● **Task input**

--*--

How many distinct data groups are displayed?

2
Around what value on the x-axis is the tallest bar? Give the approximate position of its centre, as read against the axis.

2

--*--

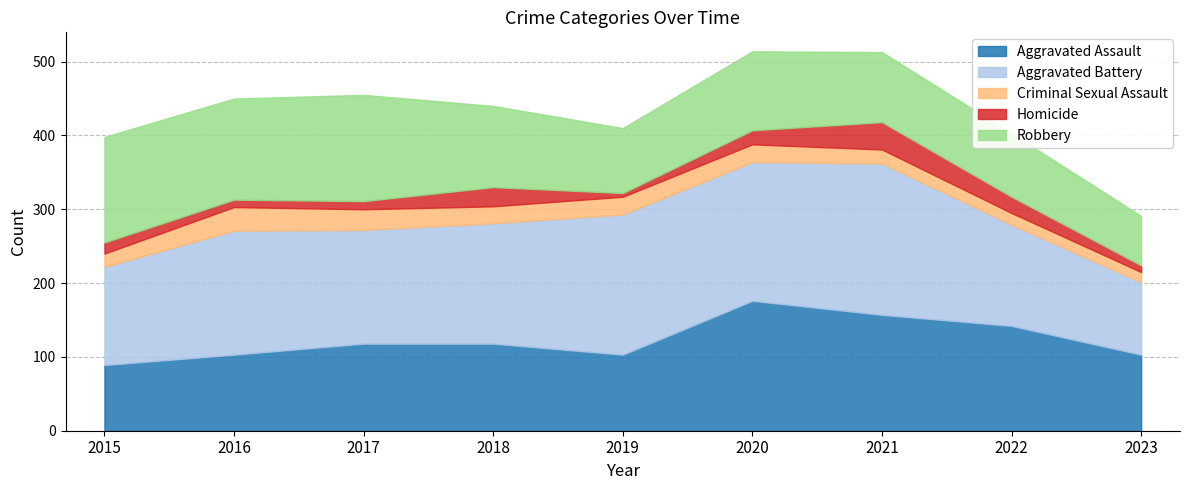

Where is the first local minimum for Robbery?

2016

--*--

● **Your task**
Duplicate the lines starting with the line with "How many distinct data groups are displayed?" and going on through the line with "Around what value", both of those included.

● **Answer to this exercise**
How many distinct data groups are displayed?

2
Around what value on the x-axis is the tallest bar? Give the approximate position of its centre, as read against the axis.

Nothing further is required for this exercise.